Toronto Globe and Mail Examines Health Care Workers’ Exodus From African Countries, Impact on Fight Against HIV/AIDS
The Toronto Globe and Mail on Tuesday examined how some African physicians and nurses are leaving their native countries in search of better-paying jobs and how "the steady trickle of health care talent is undermining the ability of countries' already impoverished health care systems to respond to the AIDS pandemic." Health care workers cite several different reasons for leaving their home countries, according to the Globe and Mail. Research conducted by South Africa's national nursing organization shows that many nurses would prefer to remain in their home country if they earned a better salary, the Globe and Mail reports. However, nurses also say that some of the factors contributing to their decisions to leave home include political insecurity, poor management and infrastructure, a deficiency of housing and education facilities for their children in rural areas, difficulties in administering high-quality care, insufficient access to medicines and equipment, inadequate access to doctors and a lack of emergency transportation, according to the Globe and Mail. Antoinette Ntuli of the South Africa-based Health Systems Trust said, "[T]he biggie in Southern Africa is AIDS," adding, "It has an impact on health workers in many ways: their own vulnerability to infection themselves -- theirs or their families', needle-stick injuries, the excessively high demands being made on them, their patient loads going up. And they are doing palliative care work all the time when that is not what they came into the system to do."
Reaction
Lucille Auffrey, head of the Canadian Nurses Association, which opposes the hiring of health care workers from developing countries, said, "We have an atrocious situation in terms of our own health human resources, but, compared to people in Southern Africa, we're still light years ahead. And with the reality that they're facing, especially around HIV/AIDS, how can they cope if we keep on doing this?" However, Delon Human, secretary general of the World Medical Association, disagreed, saying that some of the blame must be placed on the developing countries. "If you don't create an environment where professionals who take care of patients are at least given an optimally safe environment and reimbursement in line with world standards in general -- and I know this is very difficult -- then you can't blame professionals for looking at other opportunities."
Possible Solutions
According to the Globe and Mail, the "question of who has the right to go and who decides is one problem. Another is what obligation the richer countries have to the places from which they recruit." Physicians for Human Rights, which recently released a report on the exodus of health care workers from developing countries, said that developed countries should donate money to keep physicians and nurses in their home countries or reimburse nations for the health care workers they attract.

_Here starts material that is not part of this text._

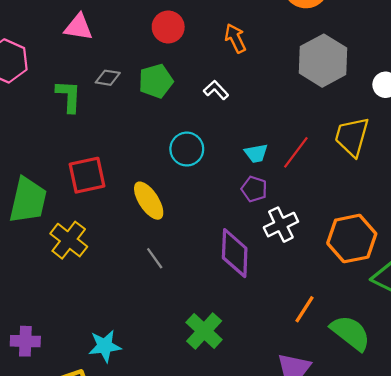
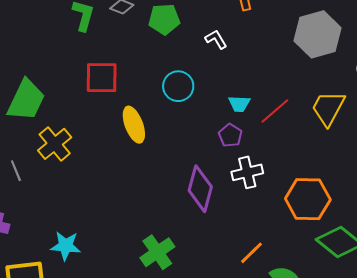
red square: (87, 175) -> (102, 78), moved
gray line: (155, 258) -> (16, 171), moved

Ted Schrecker, a political scientist at the University of Saskatchewan in Canada, said that a global fund for health systems development -- similar to the Global Fund to Fight AIDS, Tuberculosis and Malaria -- could help alleviate some of the strain on developing countries. However, "the solution may ultimately lie in fixing the 'push' factors that make workers so desparate to leave the developing world," according to the Globe and Mail (Nolen, Globe and Mail, 9/28).